Top of MATERIAL TO PROCESS

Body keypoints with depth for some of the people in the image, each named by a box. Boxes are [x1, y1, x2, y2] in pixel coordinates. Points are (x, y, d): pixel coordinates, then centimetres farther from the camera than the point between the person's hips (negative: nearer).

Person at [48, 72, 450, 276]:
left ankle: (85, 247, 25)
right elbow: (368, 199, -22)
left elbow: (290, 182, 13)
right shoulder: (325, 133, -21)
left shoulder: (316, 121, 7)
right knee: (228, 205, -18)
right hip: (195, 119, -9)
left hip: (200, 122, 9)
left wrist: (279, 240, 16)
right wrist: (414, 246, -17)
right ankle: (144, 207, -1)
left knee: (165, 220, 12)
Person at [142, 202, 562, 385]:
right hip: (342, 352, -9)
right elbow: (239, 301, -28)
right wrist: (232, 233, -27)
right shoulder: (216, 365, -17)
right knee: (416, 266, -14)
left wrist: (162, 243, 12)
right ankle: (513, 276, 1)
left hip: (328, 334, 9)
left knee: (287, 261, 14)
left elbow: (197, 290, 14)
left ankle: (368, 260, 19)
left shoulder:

Bottom of MATERIAL TO PROCESS
Top of MATERIAL TO PROCESS

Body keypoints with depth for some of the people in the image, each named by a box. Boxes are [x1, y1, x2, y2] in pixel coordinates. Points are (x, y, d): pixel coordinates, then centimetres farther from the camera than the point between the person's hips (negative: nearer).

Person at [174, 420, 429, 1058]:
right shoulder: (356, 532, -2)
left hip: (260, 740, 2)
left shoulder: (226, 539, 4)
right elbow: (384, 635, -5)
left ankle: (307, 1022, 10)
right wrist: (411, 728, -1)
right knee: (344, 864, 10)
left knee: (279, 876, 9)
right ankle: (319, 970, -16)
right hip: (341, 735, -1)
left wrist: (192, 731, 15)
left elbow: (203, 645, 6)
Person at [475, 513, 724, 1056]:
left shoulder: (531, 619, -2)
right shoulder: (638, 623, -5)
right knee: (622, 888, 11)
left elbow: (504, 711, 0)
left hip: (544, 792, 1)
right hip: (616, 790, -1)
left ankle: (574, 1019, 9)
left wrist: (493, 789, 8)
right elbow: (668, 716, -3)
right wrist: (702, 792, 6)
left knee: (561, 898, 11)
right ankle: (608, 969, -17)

Bottom of MATERIAL TO PROCESS
Top of MATERIAL TO PROCESS

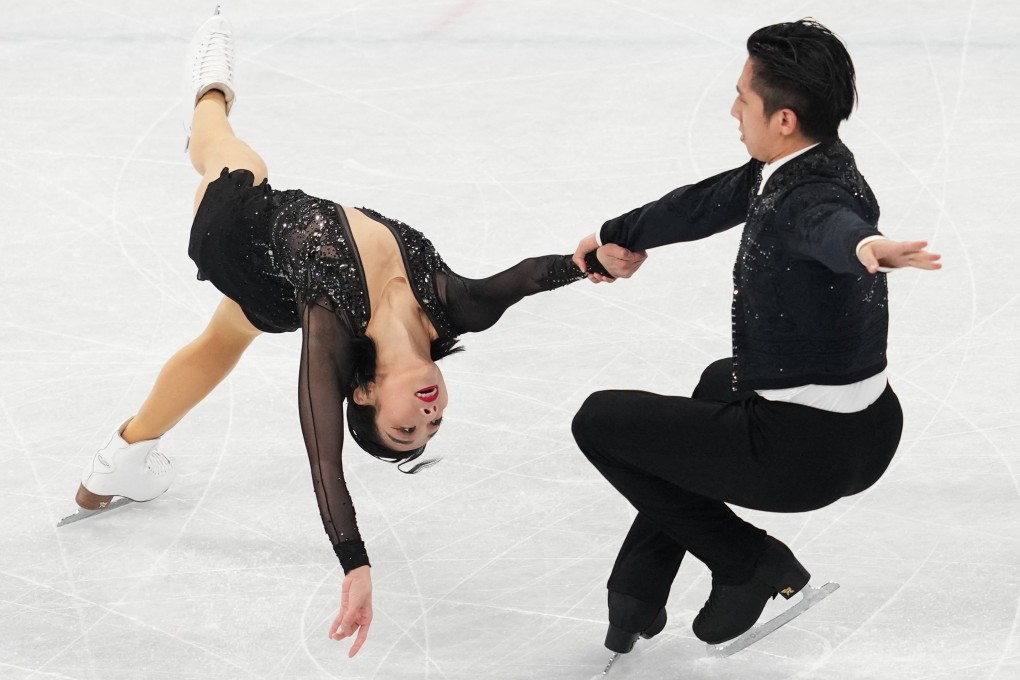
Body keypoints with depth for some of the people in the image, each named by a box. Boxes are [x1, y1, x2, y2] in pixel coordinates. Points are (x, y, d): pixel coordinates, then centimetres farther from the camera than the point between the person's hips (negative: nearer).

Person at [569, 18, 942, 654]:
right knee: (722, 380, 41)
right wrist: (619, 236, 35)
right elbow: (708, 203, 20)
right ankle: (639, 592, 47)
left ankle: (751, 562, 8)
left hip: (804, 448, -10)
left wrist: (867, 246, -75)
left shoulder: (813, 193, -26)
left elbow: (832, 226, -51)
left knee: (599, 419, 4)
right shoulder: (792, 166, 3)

Bottom of MATERIAL TO PROCESS

TASK DESCRIPTION:
Where a line above contains the string "knee", tally it, then give the number alone.

RESULT OF THE EXERCISE:
10